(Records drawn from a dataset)
Start of Block
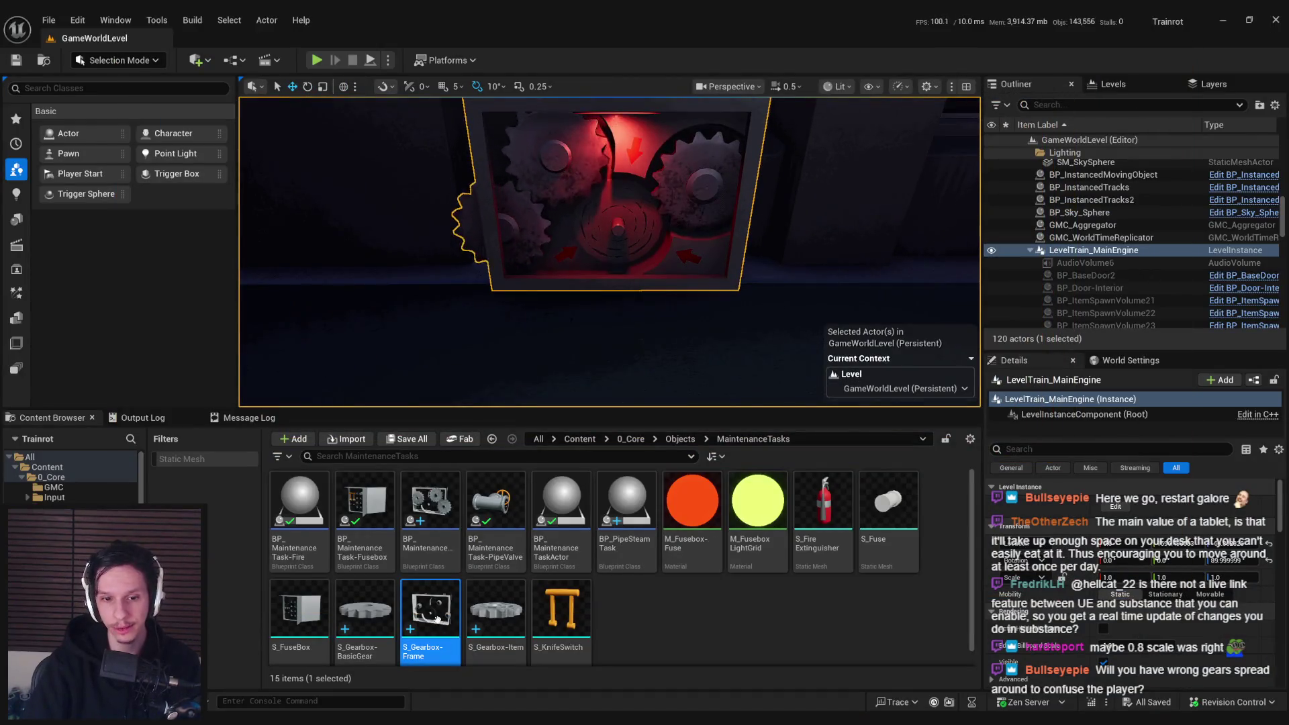
- In BP_MaintenanceTask-GearSlotting, set Gear1, Gear2 and Gear3 Collision Presets to NoCollision
double_click(431, 500)
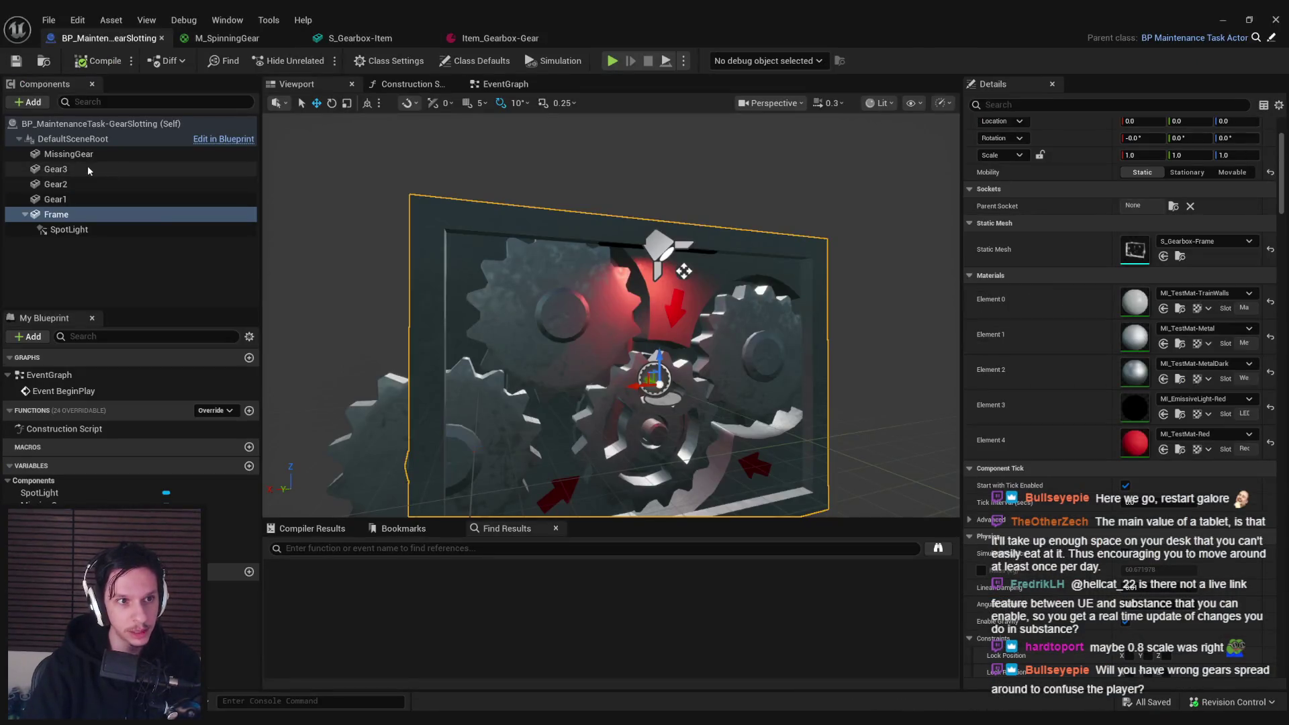
click(56, 169)
shift+click(55, 199)
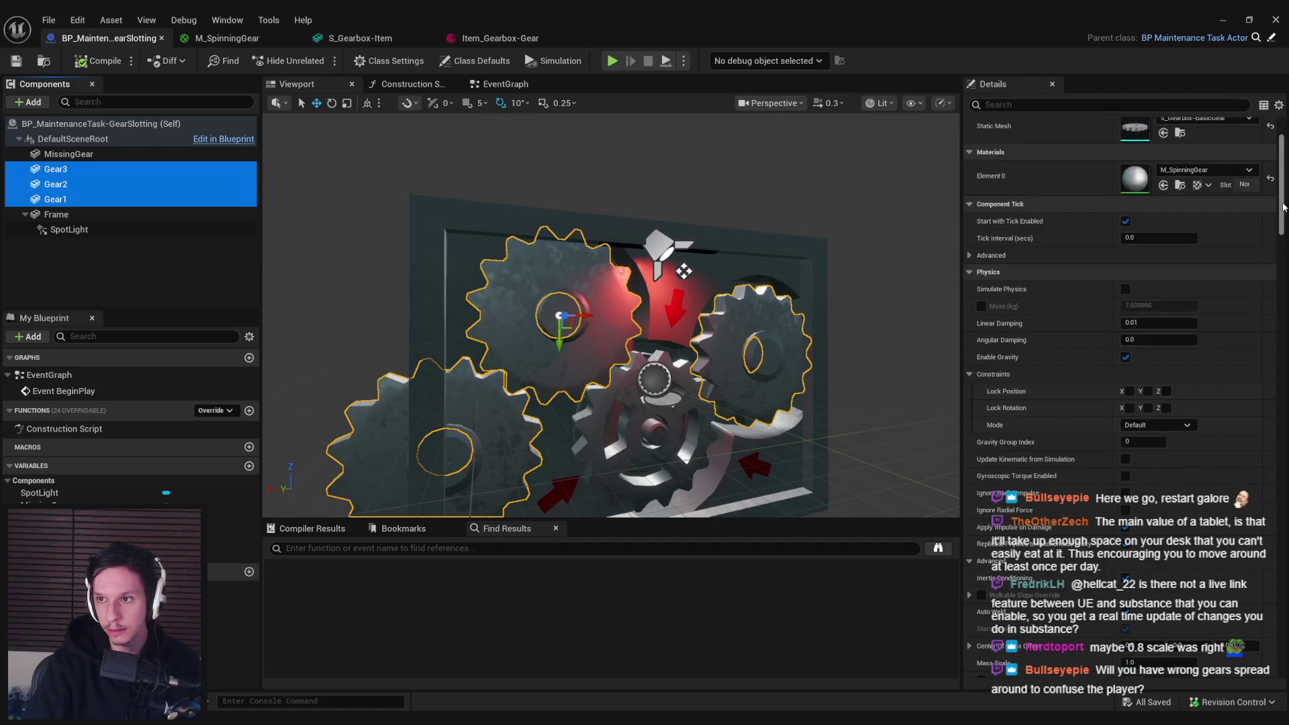
drag(1284, 207, 1284, 295)
click(1143, 437)
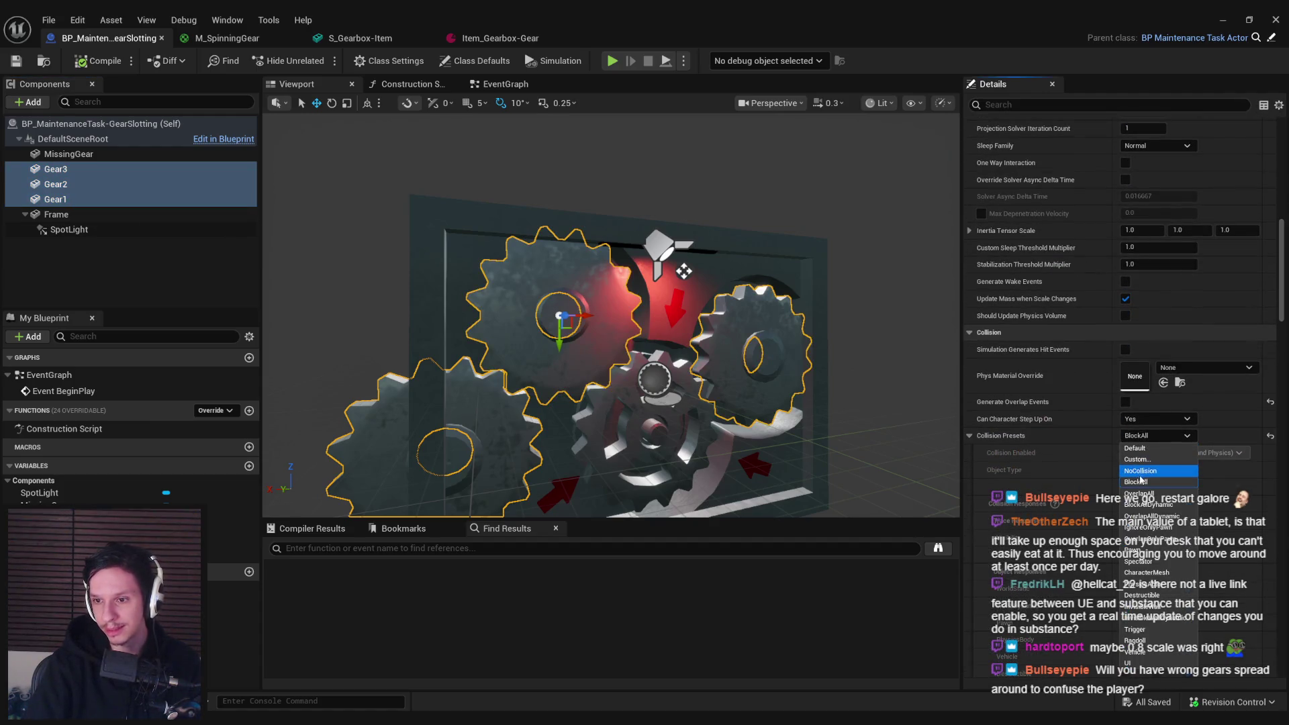
click(1141, 471)
click(637, 332)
End of Block
Repeat all of the records verbatim, leaving out the pictures.

- In BP_MaintenanceTask-GearSlotting, set Gear1, Gear2 and Gear3 Collision Presets to NoCollision
double_click(431, 500)
click(56, 169)
shift+click(55, 199)
drag(1284, 207, 1284, 295)
click(1143, 437)
click(1141, 471)
click(637, 332)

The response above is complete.